What to work on:
Reproduce the passage on Sarah Canary below word for word, starting at "4.         Why do" and ending at "for Sarah Canary?".

Provided passage:
1.         Who is Sarah Canary?

2.         One of the themes of Sarah Canary is how perception shapes reality. Henry James once said "one cannot truly escape one's background--where one comes from has everything to do with one's point of view." Hence, Chin, Adelaide, B. J., and Harold have vastly different views when it comes to the identity of Sarah Canary. Given this, why do you think Karen Joy Fowler leaves the question of Sarah Canary's identity a mystery?

3.         How important is Sarah Canary's identity?

4.         Why do you think Fowler has intertwined her narrative with short chapters of actual events from the nineteenth century?

5.         Why do you think Fowler begins many chapters with quotes from Emily Dickinson?

6.         Sarah Canary is set in the Washington Territory in the 1870s, just after the American Civil War. From a historical and geographic standpoint, what is the significance of this setting for Sarah Canary?

7.         Chin talks about the one-winged bird and Burke talks about nature loving symmetry. Is it also human nature to condemn something that is different or irregular? Why?

8.         What does Tom mean when he says, "The earth talks to us, but we don't speak its language. Why should it not mean something just because you don'tunderstand?"

9.         What is the author's attitude toward Charles Darwin, Sigmund Freud, and science in general?

Extracted records:
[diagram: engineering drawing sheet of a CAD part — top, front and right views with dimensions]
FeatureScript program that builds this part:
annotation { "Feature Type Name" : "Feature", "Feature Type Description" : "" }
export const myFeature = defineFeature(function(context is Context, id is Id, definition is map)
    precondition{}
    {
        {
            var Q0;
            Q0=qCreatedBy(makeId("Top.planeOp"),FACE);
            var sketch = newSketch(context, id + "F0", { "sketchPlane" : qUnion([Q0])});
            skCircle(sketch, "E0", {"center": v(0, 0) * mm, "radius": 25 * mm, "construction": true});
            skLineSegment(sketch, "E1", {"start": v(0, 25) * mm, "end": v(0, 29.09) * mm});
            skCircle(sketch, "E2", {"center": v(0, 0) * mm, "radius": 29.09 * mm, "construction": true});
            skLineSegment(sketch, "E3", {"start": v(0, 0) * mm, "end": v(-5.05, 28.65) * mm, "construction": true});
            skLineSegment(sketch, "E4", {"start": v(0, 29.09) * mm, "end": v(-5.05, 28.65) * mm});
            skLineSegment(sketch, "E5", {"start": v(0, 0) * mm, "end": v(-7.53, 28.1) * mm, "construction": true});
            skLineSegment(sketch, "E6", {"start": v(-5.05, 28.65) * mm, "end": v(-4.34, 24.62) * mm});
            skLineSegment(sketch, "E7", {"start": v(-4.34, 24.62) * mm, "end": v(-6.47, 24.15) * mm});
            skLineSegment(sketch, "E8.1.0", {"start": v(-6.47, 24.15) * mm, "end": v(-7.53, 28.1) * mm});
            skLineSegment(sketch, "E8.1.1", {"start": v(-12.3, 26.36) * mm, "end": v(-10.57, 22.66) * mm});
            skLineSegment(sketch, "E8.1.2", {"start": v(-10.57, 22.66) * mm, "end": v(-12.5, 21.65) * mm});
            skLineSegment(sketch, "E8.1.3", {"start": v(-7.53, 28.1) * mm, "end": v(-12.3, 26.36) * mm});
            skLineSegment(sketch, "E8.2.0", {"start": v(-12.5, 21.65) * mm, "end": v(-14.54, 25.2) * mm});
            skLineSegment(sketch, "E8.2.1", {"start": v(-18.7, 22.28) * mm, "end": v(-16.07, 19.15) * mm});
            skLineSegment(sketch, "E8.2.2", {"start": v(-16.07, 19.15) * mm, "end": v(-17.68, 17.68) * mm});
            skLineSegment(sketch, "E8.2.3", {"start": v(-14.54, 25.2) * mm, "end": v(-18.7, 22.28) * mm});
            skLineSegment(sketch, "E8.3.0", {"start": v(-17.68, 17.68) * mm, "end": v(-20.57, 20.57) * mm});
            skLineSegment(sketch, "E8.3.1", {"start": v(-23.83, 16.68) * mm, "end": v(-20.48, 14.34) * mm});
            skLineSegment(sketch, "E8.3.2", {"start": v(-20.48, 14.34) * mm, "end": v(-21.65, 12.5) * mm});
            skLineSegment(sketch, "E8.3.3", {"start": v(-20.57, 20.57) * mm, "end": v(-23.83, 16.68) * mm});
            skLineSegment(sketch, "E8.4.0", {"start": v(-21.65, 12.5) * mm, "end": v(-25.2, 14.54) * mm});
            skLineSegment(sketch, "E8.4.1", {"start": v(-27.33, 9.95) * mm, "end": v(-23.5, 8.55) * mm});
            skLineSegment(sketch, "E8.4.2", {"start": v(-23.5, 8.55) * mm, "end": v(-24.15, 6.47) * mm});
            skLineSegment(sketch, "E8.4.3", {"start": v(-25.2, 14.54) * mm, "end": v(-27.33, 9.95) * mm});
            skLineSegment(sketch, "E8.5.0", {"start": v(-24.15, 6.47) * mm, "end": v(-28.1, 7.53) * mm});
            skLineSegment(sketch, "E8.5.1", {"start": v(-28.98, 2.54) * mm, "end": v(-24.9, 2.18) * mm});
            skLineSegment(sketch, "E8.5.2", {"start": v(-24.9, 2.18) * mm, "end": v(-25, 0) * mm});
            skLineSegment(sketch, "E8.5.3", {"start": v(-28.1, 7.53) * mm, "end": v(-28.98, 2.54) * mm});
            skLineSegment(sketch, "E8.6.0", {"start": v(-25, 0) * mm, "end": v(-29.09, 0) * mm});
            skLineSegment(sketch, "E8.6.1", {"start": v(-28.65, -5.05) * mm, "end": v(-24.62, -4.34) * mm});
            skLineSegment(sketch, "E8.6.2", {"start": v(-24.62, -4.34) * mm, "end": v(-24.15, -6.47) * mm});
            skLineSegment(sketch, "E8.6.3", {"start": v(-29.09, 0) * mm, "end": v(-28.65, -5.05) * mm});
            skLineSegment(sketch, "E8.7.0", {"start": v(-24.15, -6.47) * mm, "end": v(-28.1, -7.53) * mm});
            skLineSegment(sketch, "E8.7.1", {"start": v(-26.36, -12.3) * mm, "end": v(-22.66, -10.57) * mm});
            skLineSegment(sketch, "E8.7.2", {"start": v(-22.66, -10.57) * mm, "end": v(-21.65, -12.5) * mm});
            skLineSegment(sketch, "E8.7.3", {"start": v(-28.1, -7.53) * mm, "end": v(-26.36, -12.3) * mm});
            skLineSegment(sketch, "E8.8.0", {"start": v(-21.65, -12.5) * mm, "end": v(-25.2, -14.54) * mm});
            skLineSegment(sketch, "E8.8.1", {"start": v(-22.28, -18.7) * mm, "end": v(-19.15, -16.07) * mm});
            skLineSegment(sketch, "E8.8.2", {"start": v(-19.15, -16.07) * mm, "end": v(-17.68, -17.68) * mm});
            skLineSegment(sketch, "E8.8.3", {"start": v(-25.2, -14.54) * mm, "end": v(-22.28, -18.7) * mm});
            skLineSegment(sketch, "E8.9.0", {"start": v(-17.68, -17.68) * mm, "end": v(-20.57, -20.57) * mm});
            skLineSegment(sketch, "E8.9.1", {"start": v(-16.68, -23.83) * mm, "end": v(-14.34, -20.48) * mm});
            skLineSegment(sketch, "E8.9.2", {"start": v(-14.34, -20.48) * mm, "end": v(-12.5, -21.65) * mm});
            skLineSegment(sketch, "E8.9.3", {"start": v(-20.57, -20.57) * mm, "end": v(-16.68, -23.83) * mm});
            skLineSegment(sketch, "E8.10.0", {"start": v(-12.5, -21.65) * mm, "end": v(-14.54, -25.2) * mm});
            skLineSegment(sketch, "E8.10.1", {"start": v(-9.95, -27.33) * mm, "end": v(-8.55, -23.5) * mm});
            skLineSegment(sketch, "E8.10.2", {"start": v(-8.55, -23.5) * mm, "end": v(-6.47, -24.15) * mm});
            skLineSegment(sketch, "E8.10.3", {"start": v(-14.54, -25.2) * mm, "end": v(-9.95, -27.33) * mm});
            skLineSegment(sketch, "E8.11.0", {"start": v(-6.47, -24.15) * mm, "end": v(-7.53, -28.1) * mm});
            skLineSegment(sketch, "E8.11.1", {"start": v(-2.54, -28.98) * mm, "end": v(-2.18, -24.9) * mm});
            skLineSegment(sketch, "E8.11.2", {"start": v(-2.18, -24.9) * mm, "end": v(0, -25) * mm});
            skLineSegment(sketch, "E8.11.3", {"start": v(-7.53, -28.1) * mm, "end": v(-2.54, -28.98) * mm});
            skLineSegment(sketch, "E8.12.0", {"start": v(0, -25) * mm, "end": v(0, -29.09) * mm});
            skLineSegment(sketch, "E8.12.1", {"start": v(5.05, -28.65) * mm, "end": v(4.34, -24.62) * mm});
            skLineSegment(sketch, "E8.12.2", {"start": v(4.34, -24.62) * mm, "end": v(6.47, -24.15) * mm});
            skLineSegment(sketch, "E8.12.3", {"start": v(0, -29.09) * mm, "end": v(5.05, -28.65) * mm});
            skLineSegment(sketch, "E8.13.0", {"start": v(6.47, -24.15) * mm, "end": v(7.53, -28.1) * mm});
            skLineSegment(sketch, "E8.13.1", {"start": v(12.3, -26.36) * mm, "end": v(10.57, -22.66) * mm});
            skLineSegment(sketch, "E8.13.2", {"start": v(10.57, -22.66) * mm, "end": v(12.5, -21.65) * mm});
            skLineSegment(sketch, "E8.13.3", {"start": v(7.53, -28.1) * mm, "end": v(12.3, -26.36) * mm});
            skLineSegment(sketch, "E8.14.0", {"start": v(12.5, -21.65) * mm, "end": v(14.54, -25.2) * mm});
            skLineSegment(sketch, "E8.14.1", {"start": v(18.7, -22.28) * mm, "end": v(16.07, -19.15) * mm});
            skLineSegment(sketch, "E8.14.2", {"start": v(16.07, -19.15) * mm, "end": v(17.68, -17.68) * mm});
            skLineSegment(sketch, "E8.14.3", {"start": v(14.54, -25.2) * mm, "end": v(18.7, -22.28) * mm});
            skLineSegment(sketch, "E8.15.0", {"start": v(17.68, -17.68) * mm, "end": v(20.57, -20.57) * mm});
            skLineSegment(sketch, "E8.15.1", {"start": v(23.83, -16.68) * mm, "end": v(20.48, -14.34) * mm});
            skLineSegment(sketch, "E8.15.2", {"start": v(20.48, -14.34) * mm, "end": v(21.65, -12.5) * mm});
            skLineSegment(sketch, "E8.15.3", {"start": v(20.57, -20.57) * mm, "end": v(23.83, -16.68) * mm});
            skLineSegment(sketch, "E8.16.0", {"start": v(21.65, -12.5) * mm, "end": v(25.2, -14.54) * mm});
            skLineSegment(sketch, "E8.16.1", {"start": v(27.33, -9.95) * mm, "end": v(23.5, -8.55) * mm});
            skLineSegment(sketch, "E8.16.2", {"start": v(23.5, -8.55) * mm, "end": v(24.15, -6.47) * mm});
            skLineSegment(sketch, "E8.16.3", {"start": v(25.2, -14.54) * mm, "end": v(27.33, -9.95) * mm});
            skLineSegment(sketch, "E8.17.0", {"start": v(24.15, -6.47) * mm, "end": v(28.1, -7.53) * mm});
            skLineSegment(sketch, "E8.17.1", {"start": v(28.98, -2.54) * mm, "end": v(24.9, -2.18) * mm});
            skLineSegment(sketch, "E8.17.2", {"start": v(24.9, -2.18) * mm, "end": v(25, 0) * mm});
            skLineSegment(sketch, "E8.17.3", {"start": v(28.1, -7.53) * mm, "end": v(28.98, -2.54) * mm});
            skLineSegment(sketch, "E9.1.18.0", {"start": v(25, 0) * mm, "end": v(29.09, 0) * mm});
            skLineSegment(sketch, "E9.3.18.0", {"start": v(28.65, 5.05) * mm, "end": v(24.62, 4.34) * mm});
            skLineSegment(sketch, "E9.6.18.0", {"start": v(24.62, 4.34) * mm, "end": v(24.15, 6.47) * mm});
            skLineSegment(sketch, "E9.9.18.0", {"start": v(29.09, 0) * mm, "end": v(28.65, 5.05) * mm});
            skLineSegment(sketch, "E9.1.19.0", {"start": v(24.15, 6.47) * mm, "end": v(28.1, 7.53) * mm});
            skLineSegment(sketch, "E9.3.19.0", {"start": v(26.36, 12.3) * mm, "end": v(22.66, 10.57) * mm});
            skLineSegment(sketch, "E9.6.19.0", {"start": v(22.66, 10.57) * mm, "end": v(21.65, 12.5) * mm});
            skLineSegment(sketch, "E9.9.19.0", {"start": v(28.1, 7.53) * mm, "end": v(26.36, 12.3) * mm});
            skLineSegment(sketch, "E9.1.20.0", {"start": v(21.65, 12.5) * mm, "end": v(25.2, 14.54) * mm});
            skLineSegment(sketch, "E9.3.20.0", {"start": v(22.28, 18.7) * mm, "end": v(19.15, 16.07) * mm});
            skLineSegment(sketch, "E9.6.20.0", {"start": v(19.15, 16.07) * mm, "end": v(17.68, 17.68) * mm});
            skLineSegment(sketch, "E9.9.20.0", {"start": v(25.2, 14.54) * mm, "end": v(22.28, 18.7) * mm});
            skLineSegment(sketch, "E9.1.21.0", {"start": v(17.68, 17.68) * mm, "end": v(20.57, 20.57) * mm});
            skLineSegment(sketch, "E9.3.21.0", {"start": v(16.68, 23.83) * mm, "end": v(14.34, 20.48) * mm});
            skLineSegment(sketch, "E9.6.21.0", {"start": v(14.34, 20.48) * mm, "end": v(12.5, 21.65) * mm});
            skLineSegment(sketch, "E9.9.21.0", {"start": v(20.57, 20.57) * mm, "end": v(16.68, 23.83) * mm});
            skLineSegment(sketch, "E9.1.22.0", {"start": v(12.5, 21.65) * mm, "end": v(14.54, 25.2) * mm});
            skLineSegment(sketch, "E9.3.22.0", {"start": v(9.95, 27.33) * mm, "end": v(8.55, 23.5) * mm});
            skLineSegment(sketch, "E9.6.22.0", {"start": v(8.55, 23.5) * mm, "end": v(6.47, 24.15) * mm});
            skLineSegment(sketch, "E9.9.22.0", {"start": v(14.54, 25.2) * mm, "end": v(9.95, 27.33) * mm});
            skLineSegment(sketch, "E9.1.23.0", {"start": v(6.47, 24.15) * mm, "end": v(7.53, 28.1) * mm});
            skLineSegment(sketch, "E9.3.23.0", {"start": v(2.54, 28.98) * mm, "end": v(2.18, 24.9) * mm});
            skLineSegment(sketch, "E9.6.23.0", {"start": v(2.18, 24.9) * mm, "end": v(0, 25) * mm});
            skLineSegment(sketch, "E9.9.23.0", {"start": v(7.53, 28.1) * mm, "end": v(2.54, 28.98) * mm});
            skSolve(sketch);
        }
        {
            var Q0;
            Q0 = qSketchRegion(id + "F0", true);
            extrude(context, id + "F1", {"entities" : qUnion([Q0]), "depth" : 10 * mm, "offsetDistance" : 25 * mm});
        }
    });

Answer section:
4.         Why do you think Fowler has intertwined her narrative with short chapters of actual events from the nineteenth century?

5.         Why do you think Fowler begins many chapters with quotes from Emily Dickinson?

6.         Sarah Canary is set in the Washington Territory in the 1870s, just after the American Civil War. From a historical and geographic standpoint, what is the significance of this setting for Sarah Canary?